‘Cluster Globular’
September 2021
Richard Ducker and Derek Ogbourne
In an age of high anxiety, punctured by episodes of boredom, uncertainty reins. In response to lockdown Richard Ducker and Derek Ogbourne took their art back to basics. Like prisoners in solitary confinement, independently of each other, they looked to find meaning through the most simple of mark making processes with oil paint and ink. With minimal means they ask what art can be when made in confinement. Can it refer to anything beyond its own creative act? Can it have purpose?
Derek Ogbourne’s paintings are all played out over the same unforgiving, flat, neutral grey ground. On this constant, minimal surface each work is a unique arrangement and assortment of elemental gestures in thick paint. One is immediately aware of its physical presence, of how the paint has been worked, dolloped, moved and dragged.
This is a lexicon of abstract gestural painting is presented as calligraphic, illegible signs that float on the surface of the canvas. They are sometimes figurative without form – figures and animal parts that have yet to find their configuration in space – and at other times no more than gestures awaiting interpretation.
Richard Ducker’s ink laden works can be seen as islands with valleys and plateaus and inlets cut out of imaginary maps, samples of damaged, imperfect forms, archaeological relics pinned and preserved as multiverses of automatism.

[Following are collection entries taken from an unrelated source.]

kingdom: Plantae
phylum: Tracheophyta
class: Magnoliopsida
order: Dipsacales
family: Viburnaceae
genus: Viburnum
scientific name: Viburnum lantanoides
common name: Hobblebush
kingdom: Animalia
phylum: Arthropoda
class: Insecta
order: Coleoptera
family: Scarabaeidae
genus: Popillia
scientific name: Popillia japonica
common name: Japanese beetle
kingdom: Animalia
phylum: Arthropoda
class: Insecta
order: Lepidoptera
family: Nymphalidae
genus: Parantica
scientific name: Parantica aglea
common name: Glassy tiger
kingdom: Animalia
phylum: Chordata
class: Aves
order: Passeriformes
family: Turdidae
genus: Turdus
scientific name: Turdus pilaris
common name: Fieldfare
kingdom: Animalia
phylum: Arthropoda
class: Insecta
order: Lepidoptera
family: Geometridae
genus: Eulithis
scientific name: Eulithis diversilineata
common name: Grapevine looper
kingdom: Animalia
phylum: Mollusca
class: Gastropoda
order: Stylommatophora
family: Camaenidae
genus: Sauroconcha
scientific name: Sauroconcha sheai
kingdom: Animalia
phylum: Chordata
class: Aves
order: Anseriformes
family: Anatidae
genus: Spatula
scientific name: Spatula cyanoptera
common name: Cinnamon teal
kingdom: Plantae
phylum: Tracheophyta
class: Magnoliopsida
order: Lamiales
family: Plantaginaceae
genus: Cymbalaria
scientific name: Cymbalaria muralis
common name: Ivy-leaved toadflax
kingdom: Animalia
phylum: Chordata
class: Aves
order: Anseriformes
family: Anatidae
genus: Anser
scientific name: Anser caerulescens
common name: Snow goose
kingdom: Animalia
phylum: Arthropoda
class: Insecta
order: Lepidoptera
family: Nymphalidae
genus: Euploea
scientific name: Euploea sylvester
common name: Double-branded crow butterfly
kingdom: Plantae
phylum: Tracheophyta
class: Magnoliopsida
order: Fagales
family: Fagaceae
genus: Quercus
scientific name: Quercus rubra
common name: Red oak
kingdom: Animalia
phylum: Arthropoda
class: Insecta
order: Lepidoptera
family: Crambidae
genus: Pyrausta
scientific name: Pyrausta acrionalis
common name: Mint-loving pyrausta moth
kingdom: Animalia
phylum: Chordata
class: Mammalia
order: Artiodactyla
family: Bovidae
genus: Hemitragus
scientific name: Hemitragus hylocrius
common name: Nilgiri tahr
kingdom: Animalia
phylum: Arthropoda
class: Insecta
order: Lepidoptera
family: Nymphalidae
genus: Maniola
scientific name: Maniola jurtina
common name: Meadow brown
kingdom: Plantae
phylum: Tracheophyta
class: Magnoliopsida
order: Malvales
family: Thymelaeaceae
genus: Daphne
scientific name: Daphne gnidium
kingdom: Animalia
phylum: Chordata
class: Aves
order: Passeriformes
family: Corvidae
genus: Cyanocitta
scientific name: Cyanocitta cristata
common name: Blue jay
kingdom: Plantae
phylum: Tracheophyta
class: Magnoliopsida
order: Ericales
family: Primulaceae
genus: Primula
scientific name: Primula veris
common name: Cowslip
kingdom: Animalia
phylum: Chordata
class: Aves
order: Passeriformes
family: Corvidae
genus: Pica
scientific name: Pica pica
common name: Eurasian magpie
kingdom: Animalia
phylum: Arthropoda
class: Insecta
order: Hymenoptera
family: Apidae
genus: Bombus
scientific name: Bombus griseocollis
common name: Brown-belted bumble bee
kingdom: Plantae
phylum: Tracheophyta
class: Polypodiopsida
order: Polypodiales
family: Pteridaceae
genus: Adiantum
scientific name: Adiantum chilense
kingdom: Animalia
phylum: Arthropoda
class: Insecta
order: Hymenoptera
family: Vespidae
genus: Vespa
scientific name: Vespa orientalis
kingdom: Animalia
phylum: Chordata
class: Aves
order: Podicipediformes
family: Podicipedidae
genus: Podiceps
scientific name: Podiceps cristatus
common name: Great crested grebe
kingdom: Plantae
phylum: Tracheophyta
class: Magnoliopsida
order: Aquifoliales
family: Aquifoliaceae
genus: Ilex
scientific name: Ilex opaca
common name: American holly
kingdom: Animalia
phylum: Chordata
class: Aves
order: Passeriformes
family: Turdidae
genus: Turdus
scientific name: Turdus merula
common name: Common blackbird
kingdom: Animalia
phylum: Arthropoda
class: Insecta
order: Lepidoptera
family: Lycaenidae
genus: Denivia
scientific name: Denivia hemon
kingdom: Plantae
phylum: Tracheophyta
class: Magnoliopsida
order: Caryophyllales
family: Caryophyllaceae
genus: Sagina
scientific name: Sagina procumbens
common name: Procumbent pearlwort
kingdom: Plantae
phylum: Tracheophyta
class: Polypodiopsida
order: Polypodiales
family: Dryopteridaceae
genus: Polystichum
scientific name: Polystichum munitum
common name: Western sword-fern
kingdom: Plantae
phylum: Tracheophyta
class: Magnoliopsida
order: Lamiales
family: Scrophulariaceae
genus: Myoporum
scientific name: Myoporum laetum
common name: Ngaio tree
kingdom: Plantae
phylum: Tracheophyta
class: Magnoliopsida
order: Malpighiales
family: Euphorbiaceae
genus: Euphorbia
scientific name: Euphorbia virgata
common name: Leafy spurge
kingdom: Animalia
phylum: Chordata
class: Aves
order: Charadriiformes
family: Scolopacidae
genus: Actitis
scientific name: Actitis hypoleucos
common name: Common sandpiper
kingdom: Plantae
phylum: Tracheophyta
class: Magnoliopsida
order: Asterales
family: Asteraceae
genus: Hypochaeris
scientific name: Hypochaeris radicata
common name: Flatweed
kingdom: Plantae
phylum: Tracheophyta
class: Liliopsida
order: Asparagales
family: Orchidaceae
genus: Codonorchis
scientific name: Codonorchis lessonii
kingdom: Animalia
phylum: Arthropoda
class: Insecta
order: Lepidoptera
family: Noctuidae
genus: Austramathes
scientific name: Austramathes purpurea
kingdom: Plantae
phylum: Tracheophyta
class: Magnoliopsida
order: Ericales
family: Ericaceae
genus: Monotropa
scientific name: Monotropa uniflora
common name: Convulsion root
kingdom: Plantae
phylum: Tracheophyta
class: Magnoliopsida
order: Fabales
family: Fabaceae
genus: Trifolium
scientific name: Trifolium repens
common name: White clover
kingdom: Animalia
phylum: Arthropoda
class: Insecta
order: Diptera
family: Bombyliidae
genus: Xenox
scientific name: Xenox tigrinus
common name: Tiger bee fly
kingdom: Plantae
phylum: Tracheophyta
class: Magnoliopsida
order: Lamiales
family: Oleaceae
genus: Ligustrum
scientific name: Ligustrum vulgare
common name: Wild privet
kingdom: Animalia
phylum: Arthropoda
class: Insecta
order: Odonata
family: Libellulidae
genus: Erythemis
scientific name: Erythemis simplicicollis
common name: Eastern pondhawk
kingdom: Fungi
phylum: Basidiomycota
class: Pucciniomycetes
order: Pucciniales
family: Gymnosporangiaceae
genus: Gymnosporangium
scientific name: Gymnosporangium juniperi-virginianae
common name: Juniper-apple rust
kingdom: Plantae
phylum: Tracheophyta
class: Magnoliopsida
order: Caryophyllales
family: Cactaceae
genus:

Clusters of discarded slivers of flesh, specks of dust, human in origin are made massive, stellar debris born of the swift harnessing of the inks’ fluid fascination for shape shifting. Like the alchemist who transforms base materials into the treasure of precious infinite light filled form, these self contained worlds with their lunar absence of pigmentation float in cold white skies and provide us with a Rorschach-like test for us to interpret as we wish.